This week's industry round-up focuses on companies, and includes news of rebrands, a new chief executive for Caradigm, and projects that firms are involved in, including a huge European telehealth trial led by Royal Philips.

Company changes and rebrands

Bluespier becomes part of Clanwilliam Group

Bluespier International, a provider of theatre management systems, has become part of the Clanwilliam Group, an investment group founded by Eli Global and Irish healthcare technology entrepreneur Howard Beggs with a number of IT businesses. Gavin Webb, the co-founder of Bluespier, will continue to be a shareholder and to run the business as managing director.

Dr Now announces rebrand

Now Healthcare Group has announced that its flagship product, Dr Now, is to be rebranded as Now GP in the United Kingdom; although the old name will continue to be used worldwide. The company said market research had suggested that ‘Now GP’ was a better name in the UK, because of its association with general practice.

Dr Now was launched in August 2015 as a diagnosis app that was linked to the delivery of medicines from a distribution hub, Now Pharmacy. Users can also talk to a UK-based GP via a smartphone video consultation.

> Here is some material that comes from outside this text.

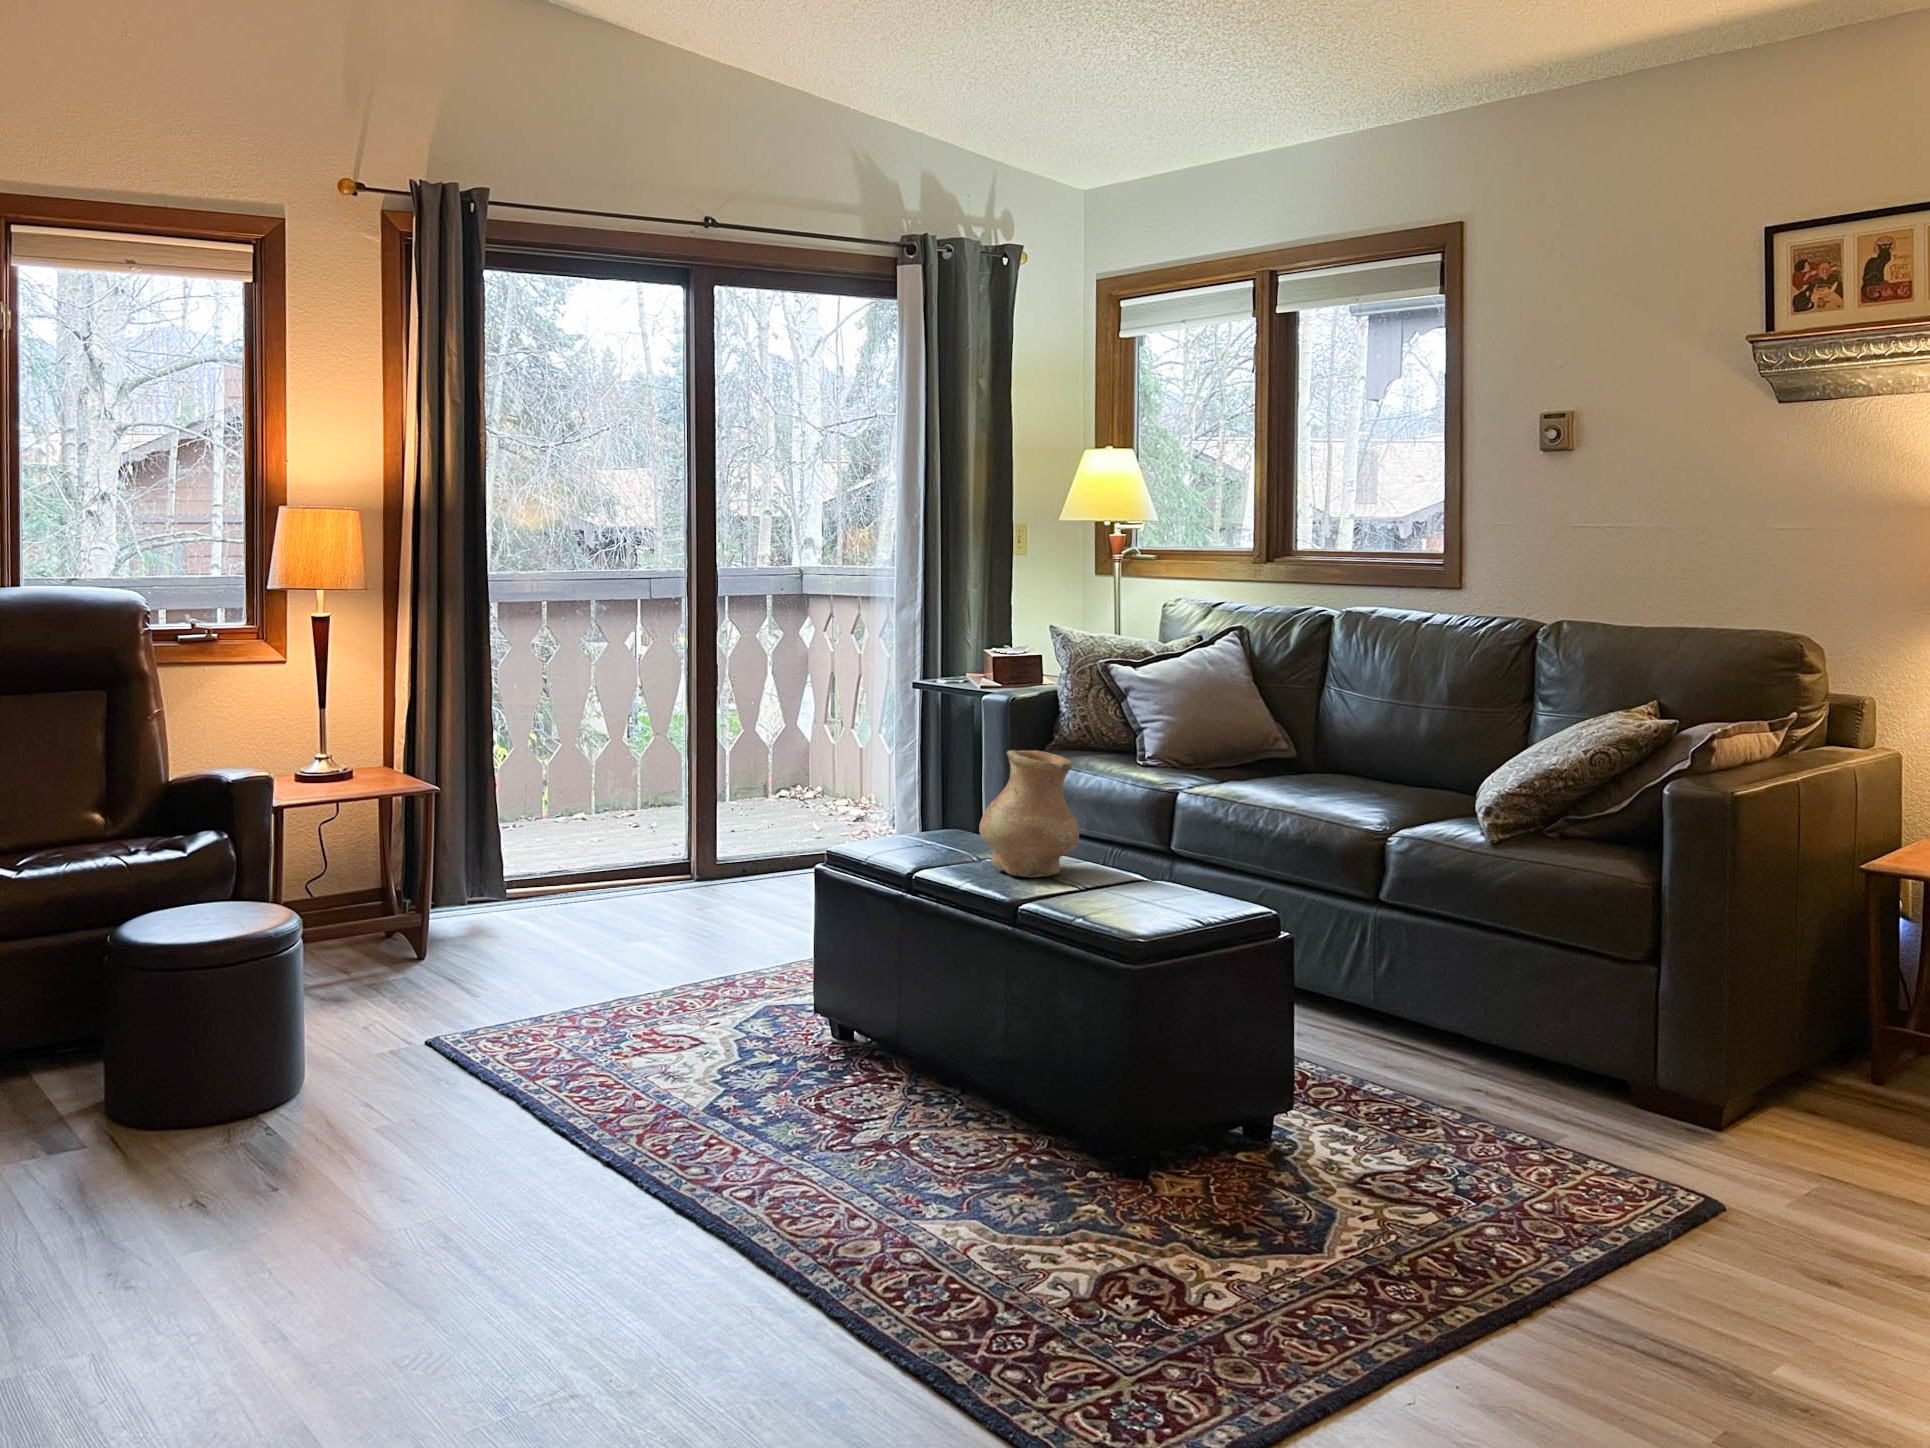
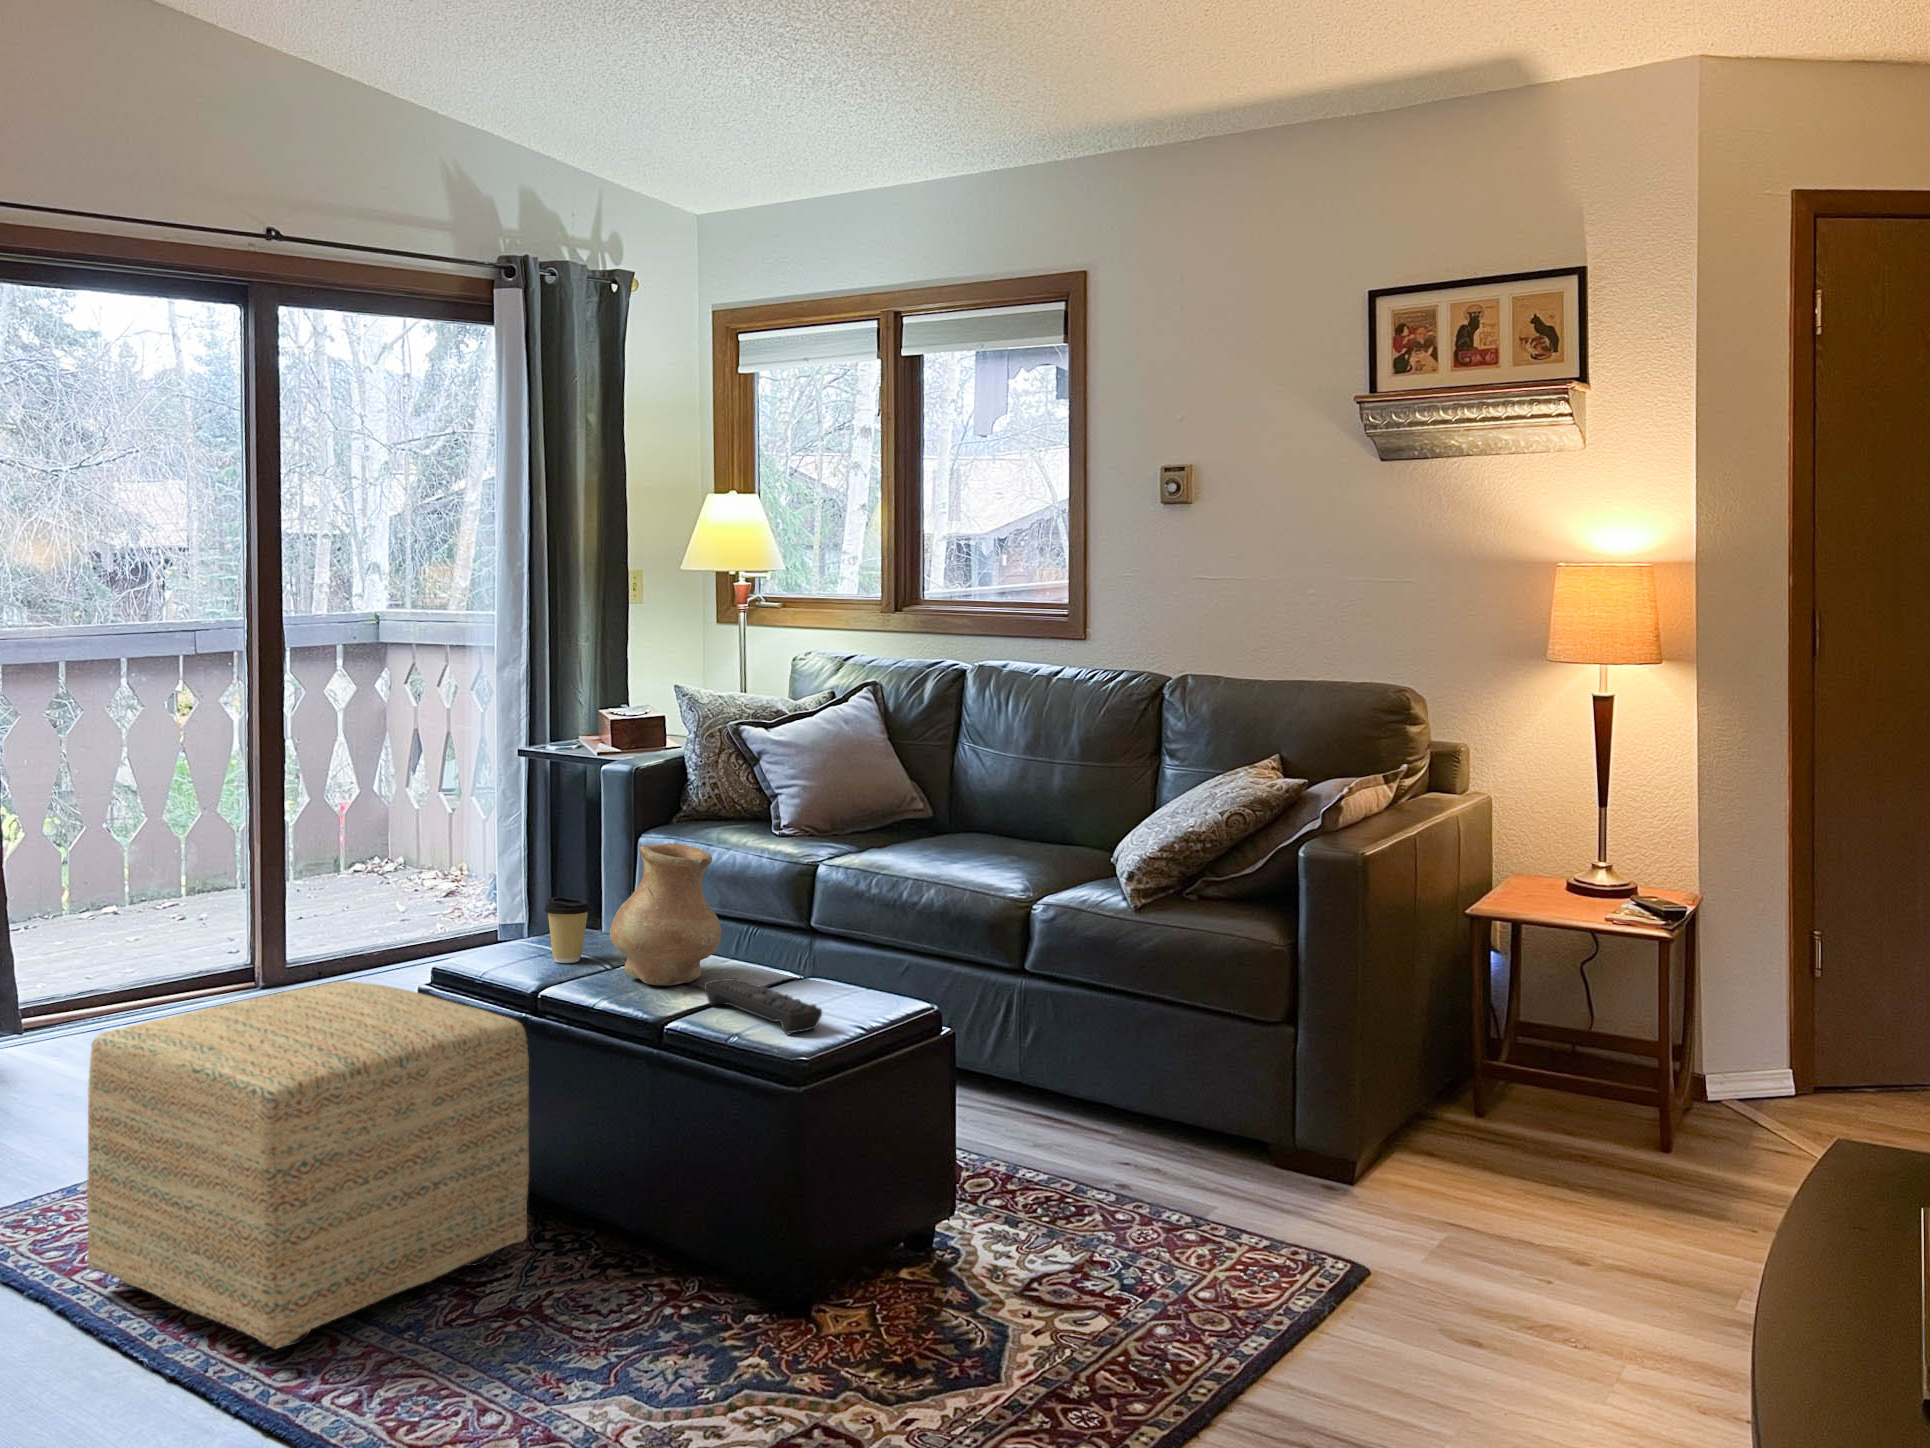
coffee cup: none [923,797,964,856] -> present [544,897,591,963]
ottoman: none [547,858,905,1149] -> present [87,981,529,1349]
remote control: none [1061,872,1167,920] -> present [704,978,822,1034]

Medisoft wins Queens Award for Innovation

Electronic medical records supplier Medisoft has won a 2016 Queen’s Award for Enterprise in Innovation for its work on its flagship product, Medisoft Opthalmology. This is used by more than 100 NHS hospitals, plus private clinics, to record clinic visits, investigations, and eye surgery, and to generate benchmarking and comparison reports. Christian Martin, the company’s managing director, said: “This prestigious award is a testament to the achievements of a remarkably talented and hardworking team.”


Caradigm appoints chief executive

Caradigm has promoted its chief technology officer Neal Singh to chief executive. He will take over from Michael Simpson who has led the company since it was founded as a joint venture between Microsoft and GE four years ago. The company, which now focuses on population health, has also become a wholly owned affiliate of GE Healthcare.

Insignia appoints applications specialist

Insignia Medical Systems has appointed a new applications specialist, Richard Bulmer, from Milton Keynes NHS Foundation Trust, where he was radiology IT lead. He said his new role would enable him to “bring my end user experience to… supporting customers through PACS installations and the development of Insignia’s industry leading products.”

New activites and products

Royal Philips sets up European telehealth trials

Royal Philips and a consortium of European healthcare regions, universities, hospitals and companies has announced the start of a large scale care co-ordination and telehealth programme – ACT@Scale – that will reach tens of thousands of people living with acute conditions over three years.

The regions include Northern Ireland, where remote telemonitoring programmes will be run for patients with COPD, diabetes and maternal obesity, Catalonia, where the focus will be on supporting nursing homes, Denmark, where the focus will be psychiatric treatment, The Netherlands and the Basque Country in Spain, where the focus is also on COPD and older patients with multiple conditions.

Nugensis launches web-based PharmacyView

Nugensis, an IT company with a particular interest in health and care, has launched a web-based tool called PharmacyView to enable pharmacists to identify and prioritise pharmacy workload, particularly when they are working on wards, and to provide updates on key workflows, such as handover and discharge.

Pharmacy View can be run on its own or linked to e-prescribing platforms such as JAC and Ascribe. It is already in use in five NHS Boards in Scotland – Greater Glasgow and Clyde, Lanarkshire, Borders, Tayside, and Fife – and the company is talking to hospitals in the rest of the UK.

Inhealthcare expands into mental health

Harrogate-based Inhealthcare has announced that it is developing digital services to help people suffering from low-level depression and anxiety. The company, which is probably best known for its Pain Sense app, which helps people with chronic pain, is working with academics and the not-for-profit company My Possible Sense on the new mental health service.

My Possible Self was founded by Joanne Wilkinson in 2009 and provides emotional health and wellbeing support to patients. She said working with a digital company would enable it to reach many more patients with self-help and resilience strategies.